For those of us who dream about creating fantastic and other-worldly experiences on a small screen, who are more psyched about the magic in our pockets than clunkers on our desks, this is perhaps the best thing to happen to the app ecosystem since Apple opened up the app store in 2008. Watershed.
I am making this assertion completely in earnest. Even though momentum has been building in the mobile space, there has been a severe lack of validation around the value of mobile-only (or “mobile-first” depending on your buzzword preferences) businesses until now. Engagement numbers are growing like crazy across the board, and truly sublime, engaging products are lacking. Creating a wonderful mobile experience should no longer be an afterthought or a secondary priority.
Over the past four years, our collective understanding of mobile product development has certainly matured, but if anything this should be a reminder of how much more is left to explore. Consider this – the first great exit in the mobile space is an app that has essentially two features: take a photo, add a filter. (Browse, export, and follow are, I would argue, secondary non-core features).
There have been several billion dollar companies whose mobile offerings added to their value (Pandora, Zynga, Yelp), but I can’t think of another company that sold/IPO-ed for a billion dollars with a web offering that literally consisted of a splash page and individual pages only accessible if you had the exact URL.
I remember talking to investors during the summer of 2010 when I was working on a mobile chat application. The question I received most often was how we thought we could even build a company that existed only on mobile. A few months later, Instagram launched.
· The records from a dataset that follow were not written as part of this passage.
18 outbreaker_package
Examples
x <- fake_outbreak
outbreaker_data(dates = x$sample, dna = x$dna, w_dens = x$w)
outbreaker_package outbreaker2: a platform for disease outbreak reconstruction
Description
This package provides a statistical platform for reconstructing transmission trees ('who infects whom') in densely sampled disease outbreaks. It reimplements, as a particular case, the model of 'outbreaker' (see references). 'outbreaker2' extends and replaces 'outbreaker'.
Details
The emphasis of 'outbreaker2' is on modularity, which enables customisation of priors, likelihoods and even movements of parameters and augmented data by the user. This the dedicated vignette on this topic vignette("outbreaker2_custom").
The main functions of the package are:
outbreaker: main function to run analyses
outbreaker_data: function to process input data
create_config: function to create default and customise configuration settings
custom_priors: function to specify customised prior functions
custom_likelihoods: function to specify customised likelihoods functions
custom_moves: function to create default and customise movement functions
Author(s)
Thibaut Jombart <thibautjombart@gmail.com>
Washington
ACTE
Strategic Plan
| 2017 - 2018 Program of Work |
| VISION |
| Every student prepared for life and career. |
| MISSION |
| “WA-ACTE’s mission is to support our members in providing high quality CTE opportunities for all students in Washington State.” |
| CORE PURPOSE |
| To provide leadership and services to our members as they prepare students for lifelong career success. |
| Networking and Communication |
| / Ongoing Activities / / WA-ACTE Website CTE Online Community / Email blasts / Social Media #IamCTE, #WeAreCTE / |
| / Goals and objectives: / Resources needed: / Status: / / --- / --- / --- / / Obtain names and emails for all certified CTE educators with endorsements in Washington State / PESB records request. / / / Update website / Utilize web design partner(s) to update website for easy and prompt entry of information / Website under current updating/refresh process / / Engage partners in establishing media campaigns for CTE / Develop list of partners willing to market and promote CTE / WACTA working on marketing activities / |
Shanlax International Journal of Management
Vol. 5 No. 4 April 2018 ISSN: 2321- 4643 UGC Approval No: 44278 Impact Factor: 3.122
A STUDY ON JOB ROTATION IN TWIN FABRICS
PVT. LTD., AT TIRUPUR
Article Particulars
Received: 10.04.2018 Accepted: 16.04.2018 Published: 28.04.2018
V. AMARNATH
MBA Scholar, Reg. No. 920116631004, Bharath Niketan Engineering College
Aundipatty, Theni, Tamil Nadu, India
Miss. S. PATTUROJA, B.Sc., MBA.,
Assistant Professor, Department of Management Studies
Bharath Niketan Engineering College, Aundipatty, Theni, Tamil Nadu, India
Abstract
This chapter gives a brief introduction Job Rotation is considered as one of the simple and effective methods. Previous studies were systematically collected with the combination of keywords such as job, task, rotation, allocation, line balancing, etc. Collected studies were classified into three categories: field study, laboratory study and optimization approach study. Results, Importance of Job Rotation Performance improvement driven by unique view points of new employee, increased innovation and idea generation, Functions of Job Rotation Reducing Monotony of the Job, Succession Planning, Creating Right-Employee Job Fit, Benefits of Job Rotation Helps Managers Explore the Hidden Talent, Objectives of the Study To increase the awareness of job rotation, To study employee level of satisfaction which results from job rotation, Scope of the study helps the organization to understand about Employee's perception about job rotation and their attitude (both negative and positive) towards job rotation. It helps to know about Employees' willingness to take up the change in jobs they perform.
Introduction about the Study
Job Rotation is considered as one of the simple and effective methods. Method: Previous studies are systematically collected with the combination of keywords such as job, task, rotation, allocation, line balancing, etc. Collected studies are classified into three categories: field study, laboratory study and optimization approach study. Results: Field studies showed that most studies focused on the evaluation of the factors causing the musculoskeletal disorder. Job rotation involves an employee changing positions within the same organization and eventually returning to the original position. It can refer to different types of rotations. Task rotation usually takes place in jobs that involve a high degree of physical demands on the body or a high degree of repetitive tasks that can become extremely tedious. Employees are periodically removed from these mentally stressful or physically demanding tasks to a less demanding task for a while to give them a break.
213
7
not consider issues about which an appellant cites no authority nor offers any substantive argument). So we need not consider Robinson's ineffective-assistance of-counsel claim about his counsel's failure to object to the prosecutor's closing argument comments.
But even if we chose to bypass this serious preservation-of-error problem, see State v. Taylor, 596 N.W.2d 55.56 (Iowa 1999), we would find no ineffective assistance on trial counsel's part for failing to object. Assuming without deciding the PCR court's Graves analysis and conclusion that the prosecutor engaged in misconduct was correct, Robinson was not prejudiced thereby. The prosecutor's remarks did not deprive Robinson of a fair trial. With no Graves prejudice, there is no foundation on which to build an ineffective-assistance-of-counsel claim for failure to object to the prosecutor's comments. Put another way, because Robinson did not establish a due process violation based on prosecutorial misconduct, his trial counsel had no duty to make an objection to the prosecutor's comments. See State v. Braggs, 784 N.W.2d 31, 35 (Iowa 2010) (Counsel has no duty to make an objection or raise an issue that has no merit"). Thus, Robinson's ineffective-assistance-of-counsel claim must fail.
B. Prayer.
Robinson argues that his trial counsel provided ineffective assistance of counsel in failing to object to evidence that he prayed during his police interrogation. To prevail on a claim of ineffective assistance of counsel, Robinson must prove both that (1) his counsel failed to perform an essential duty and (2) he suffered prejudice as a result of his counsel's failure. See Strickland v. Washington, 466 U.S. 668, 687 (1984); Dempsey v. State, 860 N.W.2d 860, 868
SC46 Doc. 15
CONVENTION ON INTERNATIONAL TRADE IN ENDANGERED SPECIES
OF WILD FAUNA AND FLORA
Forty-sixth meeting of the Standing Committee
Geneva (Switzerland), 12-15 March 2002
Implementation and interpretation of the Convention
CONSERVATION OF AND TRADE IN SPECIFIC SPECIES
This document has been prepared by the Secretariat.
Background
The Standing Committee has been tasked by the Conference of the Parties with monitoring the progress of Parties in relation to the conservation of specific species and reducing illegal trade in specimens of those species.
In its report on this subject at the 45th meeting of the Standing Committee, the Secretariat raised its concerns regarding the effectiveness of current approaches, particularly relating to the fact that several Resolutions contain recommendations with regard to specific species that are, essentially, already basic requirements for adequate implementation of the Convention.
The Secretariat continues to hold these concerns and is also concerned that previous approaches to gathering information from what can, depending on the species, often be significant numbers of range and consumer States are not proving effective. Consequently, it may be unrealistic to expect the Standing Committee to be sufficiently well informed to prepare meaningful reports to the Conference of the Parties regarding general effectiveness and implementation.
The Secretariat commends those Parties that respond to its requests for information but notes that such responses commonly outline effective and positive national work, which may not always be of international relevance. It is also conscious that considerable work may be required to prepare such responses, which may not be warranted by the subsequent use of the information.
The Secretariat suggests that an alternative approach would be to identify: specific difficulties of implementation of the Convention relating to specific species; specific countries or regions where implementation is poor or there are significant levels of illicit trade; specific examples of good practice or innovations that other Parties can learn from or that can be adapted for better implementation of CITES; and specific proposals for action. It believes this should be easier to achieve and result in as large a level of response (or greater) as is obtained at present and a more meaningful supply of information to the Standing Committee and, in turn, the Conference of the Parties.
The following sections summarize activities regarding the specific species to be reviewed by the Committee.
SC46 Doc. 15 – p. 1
We all have a lot to learn, but the sort of momentum that will follow this acquisition will certainly drive a ton of interesting innovation in the space. It will also pave the way for scammers and assholes, but they too contribute to innovation in their own way.
I am pretty ambivalent about the acquisition itself – so long as the dreaded “login with facebook” doesn’t appear on the Instagram login screen I think it’s a win/win/win for everyone involved.
The biggest winner of all though is the humble mobile developer/designer who has known all along that this ish is the future, and has been honing his/her craft this whole time. Can’t wait to see what happens next.